Legal practitioners and compliance specialists said the rules were aimed at three core risks that emerged during the recent RWA boom: disguised or unregulated public fundraising that resembles securities issuance, uncertainty over legal relationships between on-chain tokens and off-chain assets, and cross-border regulatory-arbitrage that channels domestic assets through offshore issuance and then returns funds to China.
The separate restriction on RMB-pegged stablecoins is explicitly framed as a monetary-management and capital-control concern. Regulators warn that stablecoins tied to a sovereign currency can replicate some functions of that currency in circulation; the ban effectively cuts off a common compliance strategy in which Chinese teams seek to issue yuan-stable tokens from offshore jurisdictions and serve domestic customers.

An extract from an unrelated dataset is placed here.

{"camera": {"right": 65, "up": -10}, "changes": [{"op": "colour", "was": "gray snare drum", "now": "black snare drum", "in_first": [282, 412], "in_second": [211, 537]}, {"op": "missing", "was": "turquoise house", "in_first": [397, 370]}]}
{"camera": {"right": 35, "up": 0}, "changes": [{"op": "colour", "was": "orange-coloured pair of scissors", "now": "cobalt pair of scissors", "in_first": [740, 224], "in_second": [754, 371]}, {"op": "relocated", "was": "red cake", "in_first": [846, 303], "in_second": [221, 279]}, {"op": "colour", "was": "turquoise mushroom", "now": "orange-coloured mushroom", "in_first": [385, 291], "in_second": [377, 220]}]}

Practical effects will be felt immediately along several vectors. Firms that had planned or executed structures involving onshore assets and offshore token issuance will face heightened legal risk; internet platforms and social-media channels are explicitly barred from providing marketing, hosting or paid referral services for virtual-asset projects and must report suspicious activity and assist investigations. At the same time, the guidance leaves a narrow compliance window for activities that run on sanctioned financial infrastructure with approval from regulators, suggesting supervised pilots rather than a blanket prohibition for all innovation.
Observers note this is as much about closing loopholes as it is about signalling a steady regulatory posture. Hong Kong’s 2025 Stablecoin Regime — which sparked renewed interest in RMB-linked stablecoins — and the global proliferation of RWA projects that exploded in 2025 prompted Beijing to convert exploratory guidance into enforceable rules. The shift marks a transition from exploratory engagement with crypto technologies toward a long-term, enforcement-oriented regulatory cycle.
For the international crypto industry, the measures introduce additional legal and operational complexity. RMB-pegged stablecoins are effectively off the table for Chinese-backed issuers; incumbent stablecoin issuers that rely on dollar-denominated reserves are less directly affected, but any service targeting Chinese onshore users via offshore issuance will now be scrutinised. Financial firms, blockchain developers and trading platforms with exposure to China will need to reassess compliance frameworks, corporate structures and product roadmaps.
Beyond immediate market adjustments, the policy underlines Beijing’s broader priorities: preserving monetary sovereignty, preventing illicit capital flows and protecting retail investors from opaque token offerings. The rules also make clear that digital-asset activity cannot rely on social media amplification or internet platforms for distribution and must instead be channelled into regulated financial infrastructures if it is to survive scrutiny.